* How to complete this task *
Every entry below should be transcribed exactly; pictures stay out of the copy.
····················
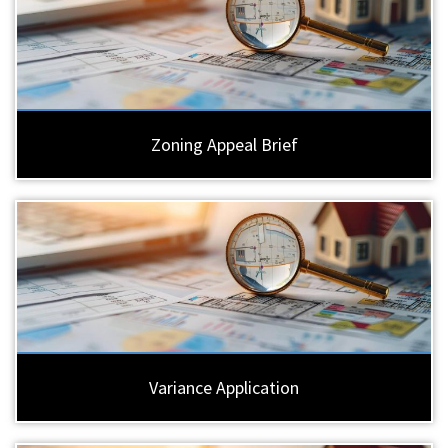
Zoning Appeal Brief
Variance Application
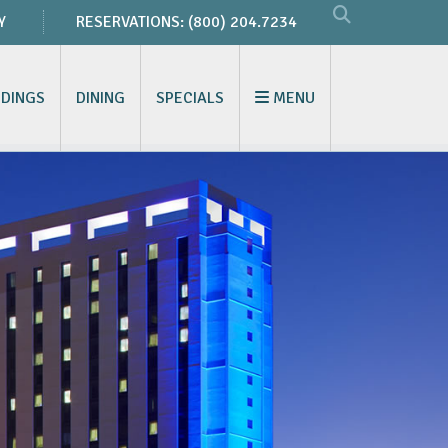
Y
RESERVATIONS:
(800) 204.7234
DINGS
DINING
SPECIALS
MENU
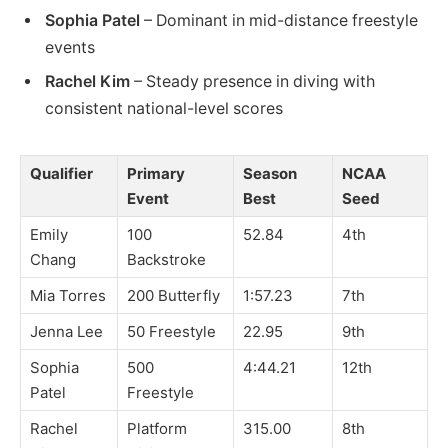
Sophia Patel
– Dominant in mid-distance freestyle
events
Rachel Kim
– Steady presence in diving with
consistent national-level scores
Qualifier
Primary
Season
NCAA
Event
Best
Seed
Emily
100
52.84
4th
Chang
Backstroke
Mia Torres
200 Butterfly
1:57.23
7th
Jenna Lee
50 Freestyle
22.95
9th
Sophia
500
4:44.21
12th
Patel
Freestyle
Rachel
Platform
315.00
8th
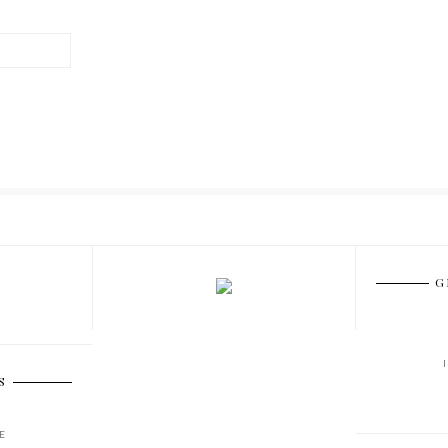
G
S
E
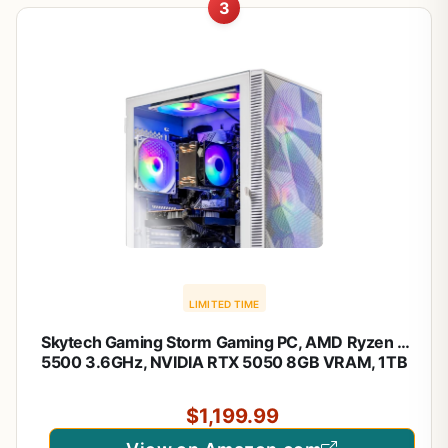
3
LIMITED TIME
Skytech Gaming Storm Gaming PC, AMD Ryzen 5
5500 3.6GHz, NVIDIA RTX 5050 8GB VRAM, 1TB
NVMe SSD, 32GB DDR4 RAM 3200, 650W Gold
PSU, WI-FI 5, Windows 11, Desktop
$1,199.99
····················
* Output for this exercise *
Zoning Appeal Brief
Variance Application
Y
RESERVATIONS:
(800) 204.7234
DINGS
DINING
SPECIALS
MENU
Sophia Patel
– Dominant in mid-distance freestyle
events
Rachel Kim
– Steady presence in diving with
consistent national-level scores
Qualifier
Primary
Season
NCAA
Event
Best
Seed
Emily
100
52.84
4th
Chang
Backstroke
Mia Torres
200 Butterfly
1:57.23
7th
Jenna Lee
50 Freestyle
22.95
9th
Sophia
500
4:44.21
12th
Patel
Freestyle
Rachel
Platform
315.00
8th
G
S
E
3
LIMITED TIME
Skytech Gaming Storm Gaming PC, AMD Ryzen 5
5500 3.6GHz, NVIDIA RTX 5050 8GB VRAM, 1TB
NVMe SSD, 32GB DDR4 RAM 3200, 650W Gold
PSU, WI-FI 5, Windows 11, Desktop
$1,199.99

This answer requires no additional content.